The Kelley community is also eager to see what this class can do. “We’re just getting to know the Class of 2018,” writes Ray Luther, executive director of the Kelley MBA program, “but we’re already impressed by what we’re seeing here as these students begin their MBA journey, both as individuals and as a unifying group. We always partner with our students to help them become the most polished and refined version of themselves; so when a class comes to us with such a wide and accomplished spectrum of experience as this year has, it’s an exciting prospect to imagine the “ultimate version” that will doubtless take shape, as they experience the coaching, support, and challenges of the Kelley MBA program!”
APPLICATIONS AND GMATS UP
The impressive accolades and big personalities are just the start with the Class of 2018. The class profile is pointed up as well.
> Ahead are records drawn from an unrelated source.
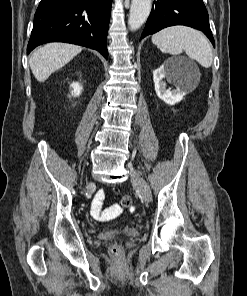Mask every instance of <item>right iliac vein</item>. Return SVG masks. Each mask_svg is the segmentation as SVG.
Listing matches in <instances>:
<instances>
[{
  "label": "right iliac vein",
  "mask_w": 247,
  "mask_h": 296,
  "mask_svg": "<svg viewBox=\"0 0 247 296\" xmlns=\"http://www.w3.org/2000/svg\"><path fill=\"white\" fill-rule=\"evenodd\" d=\"M91 185V183H87V188Z\"/></svg>",
  "instance_id": "1"
}]
</instances>
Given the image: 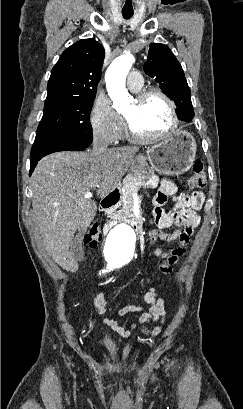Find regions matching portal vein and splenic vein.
<instances>
[{
  "label": "portal vein and splenic vein",
  "instance_id": "18ae733b",
  "mask_svg": "<svg viewBox=\"0 0 243 409\" xmlns=\"http://www.w3.org/2000/svg\"><path fill=\"white\" fill-rule=\"evenodd\" d=\"M85 198H86V199H91V198H92V193H91V192H87V193L85 194Z\"/></svg>",
  "mask_w": 243,
  "mask_h": 409
}]
</instances>
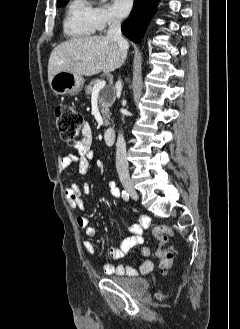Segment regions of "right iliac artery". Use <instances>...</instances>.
Here are the masks:
<instances>
[{"label":"right iliac artery","instance_id":"right-iliac-artery-1","mask_svg":"<svg viewBox=\"0 0 240 329\" xmlns=\"http://www.w3.org/2000/svg\"><path fill=\"white\" fill-rule=\"evenodd\" d=\"M122 198L125 201H128L129 200V194L125 190L122 191Z\"/></svg>","mask_w":240,"mask_h":329}]
</instances>
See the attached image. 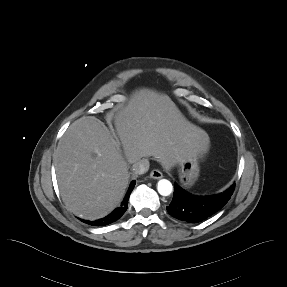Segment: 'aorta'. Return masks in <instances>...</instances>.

Applications surged from 1,471 in 2014-2015 to 1,532 in 2015-2016, which yielded a 185-member class and a 31% acceptance rate (up from 29% the previous year). Meanwhile, average GMAT scores climbed from 668 to 670, with median GMAT scores holding steady at 680. Overall, 37% of the class completed GMATs with a score of 700 or more, and overall, scores ranged from 550-760. Undergraduate GPAs came in at 3.34 on average, down a hair from 3.36 in the 2017, with 85% of the class boasting 3.0 or higher (including 37% with a 3.5 average or above). Among undergraduate majors, business came out on top at 38% of the class, followed by STEM (32%) and social sciences and humanities (27%).
Demographically, 30% of the class is comprised of women, up from 29%. The percentage of international students held steady at 36%. U.S. minorities, however, only account for 14% of the class, down four points from last year. Despite Kelley’s reputation as a “Midwest school,” just 27% of the class hails from the heartland, as sizable portions of the class feature students from the East (16%) and West (17%).